Judy e Nick: l’intimità di una partnership che deve crescere

Una delle cose più riuscite del primo film era il modo in cui Judy e Nick diventavano una coppia investigativa credibile: non perfetti, non sempre d’accordo, ma capaci di costruire un linguaggio comune. Un sequel davvero centrato può fare qualcosa di più difficile: raccontare la fase in cui la fiducia non è più una conquista, ma un lavoro quotidiano. Se l’indagine li porta sotto copertura e li trascina in nuove zone, la loro intesa verrà testata non solo dall’esterno, ma da ciò che ognuno porta dentro.

Una città più grande significa anche una città più contraddittoria

Espandere Zootropolis non è solo “aggiungere scenari”. È moltiplicare le regole sociali, i microclimi culturali, le gerarchie invisibili. Paludi e deserti non sono soltanto ambienti spettacolari: sono luoghi che, in una narrazione come questa, diventano mentalità. Più la città si espande, più aumenta il numero di identità possibili, e quindi anche il numero di conflitti, di incomprensioni, di paure.

Anche il suono fa worldbuilding

Nel primo film, la musica pop di Gazelle era un elemento di costume, una firma di mondo: dava la sensazione che Zootropolis avesse un sistema mediatico, idoli, mode. In “Zootropolis 2” la componente musicale torna con una promessa precisa: nel teaser si parla di un brano originale (“ZUTU”) eseguito da una band fittizia, i LEMEEENS, e Shakira ha lasciato intendere nuovi contenuti musicali e coreografici per Gazelle.

Questo non è un dettaglio da marketing e basta. In un universo così, la musica è un termometro sociale: racconta cosa è “mainstream”, cosa è marginale, cosa è accettabile. Se il film gioca con un nuovo “intruso” che destabilizza la città, è plausibile che anche l’immaginario pop venga usato come specchio: quanto velocemente una società trasforma un evento in trend, quanto facilmente lo banalizza, o lo demonizza.

Perché “Zootropolis 2” è un film che piace anche agli adulti

C’è un equivoco ricorrente: l’animazione come genere “per bambini”. “Zootropolis” aveva già smentito questa idea, perché si reggeva su un giallo ben costruito e su un sottotesto politico-sociale leggibile a più livelli. Disney stessa insiste sull’identità del primo film come fenomeno globale e premiato, e il seguito si inserisce in quella scia: un grande titolo popolare, sì, ma con la possibilità concreta di dire qualcosa sul presente senza trasformarsi in un sermone.

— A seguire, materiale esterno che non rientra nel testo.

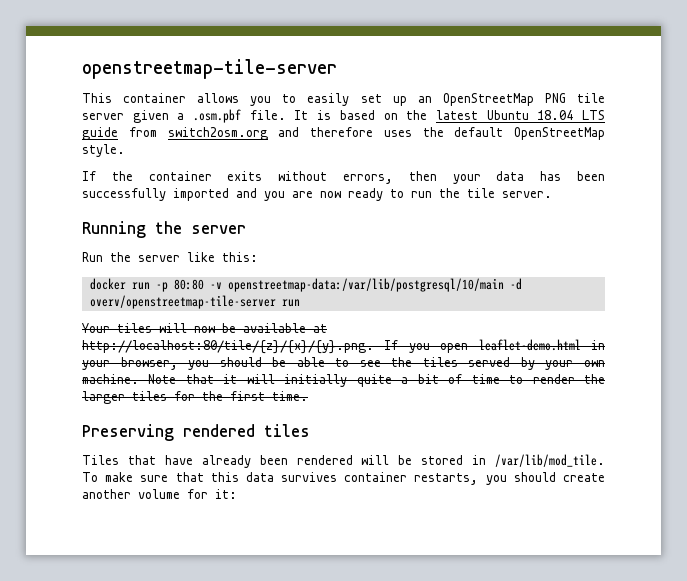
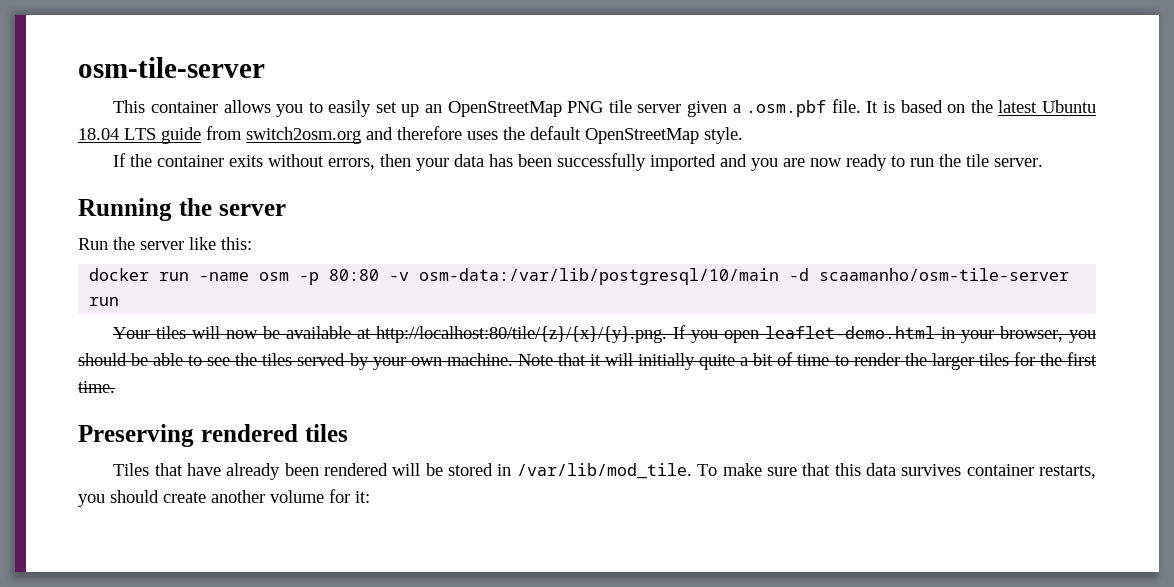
[82,59,337,79] openstreetmap-tile-server -> [78,57,265,78] osm-tile-server
(150, 286) none -> [199,272,290,281] -name osm
[227,278,522,292] [89,295,276,309] openstreetmap-data:/var/lib/postgresql/10/main -d overv/openstreetmap-tile-server -> [419,268,1070,285] osm-data:/var/lib/postgresql/10/main -d scaamanho/osm-tile-server

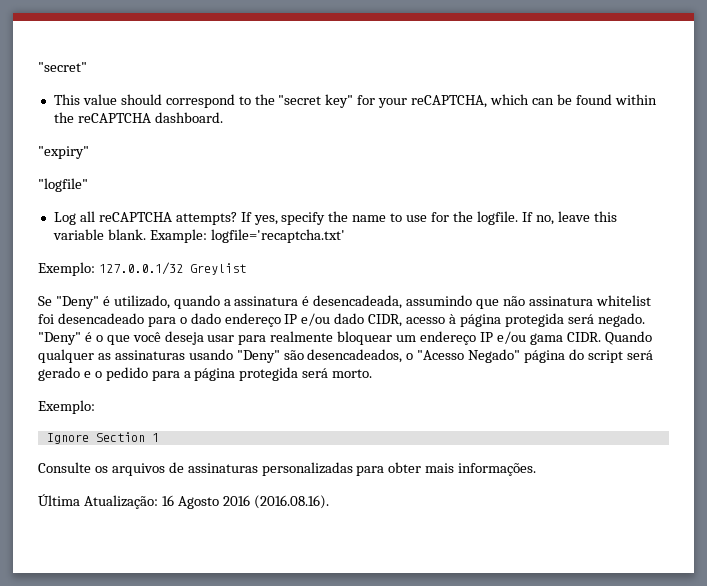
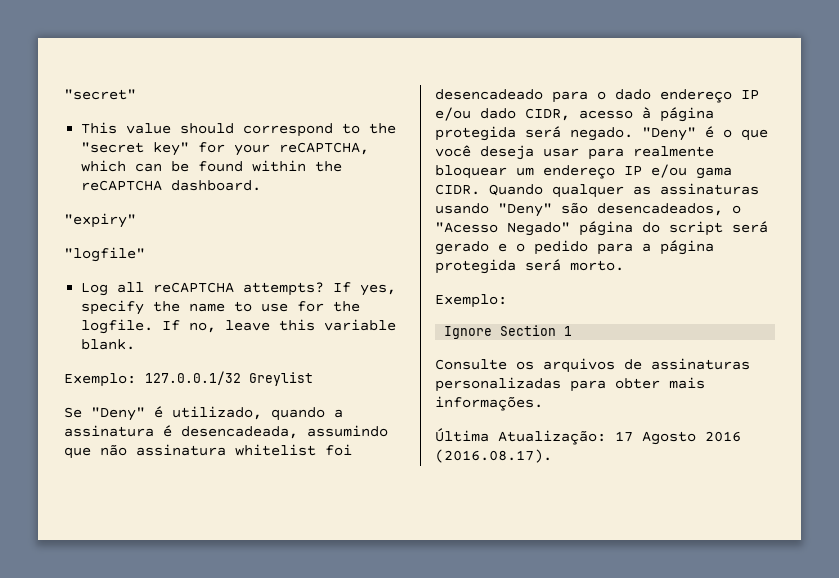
[149,229,345,243] Example: logfile='recaptcha.txt' -> (136, 344) none
[161,495,174,506] 16 -> [615,431,633,442] 17
[253,495,329,509] (2016.08.16). -> [435,449,552,463] (2016.08.17).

Il punto è che “Zootropolis” ha un vantaggio raro: può raccontare dinamiche umane senza nominare direttamente categorie reali, e proprio per questo arrivare in modo più netto. Può parlare di paura del diverso, di panico morale, di capri espiatori, di propaganda, di identità pubblica e privata, e farlo attraverso una narrazione che resta intrattenimento. Se “Zootropolis 2” mantiene questa intelligenza, potrebbe essere uno di quei sequel che non servono solo a “tornare” in un mondo amato, ma a farlo maturare.

Un ritorno, ma anche una scommessa

Se la premessa è quella di un nuovo caso che mette in crisi la città e costringe Judy e Nick a inseguire la verità in territori sconosciuti, “Zootropolis 2” ha già in mano un’ottima leva narrativa: l’idea che l’ordine non sia mai definitivo. Che una metropoli, anche quando si racconta come inclusiva e moderna, possa essere attraversata da scosse improvvise. E che, quando succede, la differenza la faccia sempre la stessa cosa: non l’eroismo, ma la capacità di vedere l’altro come individuo, non come categoria.